From the docs:
exn:fail:out-of-memory
Raised for an error due to insufficient memory, in cases where sufficient memory is at least available for raising the exception.
How can sufficient memory be available when the memory limit is exceeded?
Another question: When running DrRacket, I see from time to time the amount of memory displayed left below exceeding the memory limit as put under tab 'limit memory ...' without DrRacket complaining about insufficient memory.
How come?
Hi, @joskoot.
So, how I would interpret this, is that, the computer doesn't have enough memory to keep doing the thing you asked, but it does have enough memory to tell you that.* I could be wrong, though.
*In the context of the restriction imposed by Racket, I forget to say.
The memory usage displayed at the bottom, I have always assumed to be the sum total used by DrRacket and all its children, because as you say, it does "overshoot" what you might otherwise expect.
My guess is that you try (vector 1000000) it can raise a out of memory exception, but the memory for the exception is only like 20 or 40 bytes.
Here's a rather straightforward example (using with-handlers to "prove" that we get the right exception; the normal REPL display is probably more useful).
(require racket/sandbox]
(define e
;; 1 MB limit
(parameterize ([sandbox-memory-limit 1])
(make-evaluator 'racket/base)))
(with-handlers ([exn:fail:out-of-memory? values])
(void (e '(make-vector 1000000))))
;; => (exn:fail:out-of-memory "out of memory" #<continuation-mark-set>)
@joskoot - it's actually pretty simple ... limits such as the "memory limit" in settings, or sandbox sizes, etc., really are only suggestions.
The way it works is that Racket looks at a VM's memory usage if and when that VM performs GC. The exception is thrown if the GC discovers that the VM's total usage exceeded the suggested limit. But note that Racket will use whatever it needs (up to the maximum available) and will only at the GC will it discover that your limit was passed.
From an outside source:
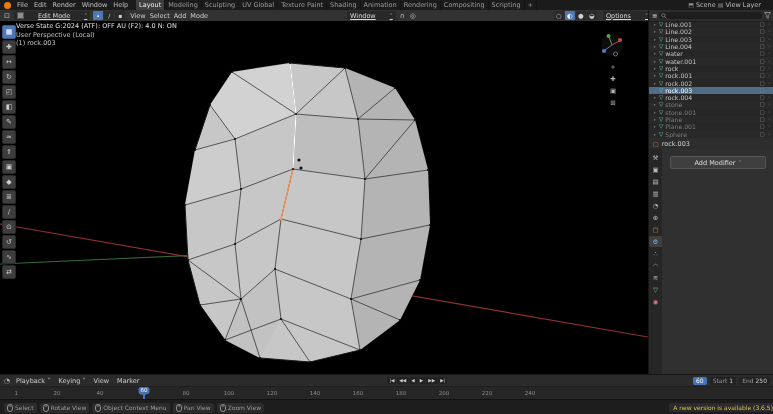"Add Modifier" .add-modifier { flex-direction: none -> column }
Also note that if your program uses places and creates multiple VMs, any soft limits set by the program will be per-VM ... not global.
To really set enforceable memory limits you need to involve the OS. You can use ulimit on Unix or Linux, or job controls on Windows (if you can figure out how). Racket will then actually run out of usable RAM, and getting an exception will mean the program doesn't have enough space to continue running even after performing GC.
The difficulty here is that Racket's JIT compiled code counts against the process heap from the point of view of the OS. Racket itself considers code separate from the VM's data heap. You need to take code into account when you set your OS limits, else your program may run very slowly or not at all.
Aside: several times over many years (actually going back to PLT Scheme which preceded Racket) I have suggested that there should be an option to strictly limit the size of the VM heap. It never materialized.
Hope this helps.
In addition to checking after GC, there are checks at “certain large allocations”, as @benknoble's example illustrates.
The fundamental unit of memory accounting is the custodian, via custodian-limit-memory. Per the docs:
New memory allocation will be accounted to the running thread’s managing custodian. In other words, a custodian’s limit applies only to the allocation made by the threads that it manages. See also
call-in-nested-threadfor a simpler setup.
I can see that there is some interaction of places and memory limits, but neither the docs nor my own experiments leave me entirely clear how it works.
No, Racket does include code in memory counting. (Also, by default, Racket uses a fully ahead-of-time compiler with no JIT compilation.) However, for custodian-limit-memory to restrict code, you have to take care for the code to be attributable to the limited custodian in accounting.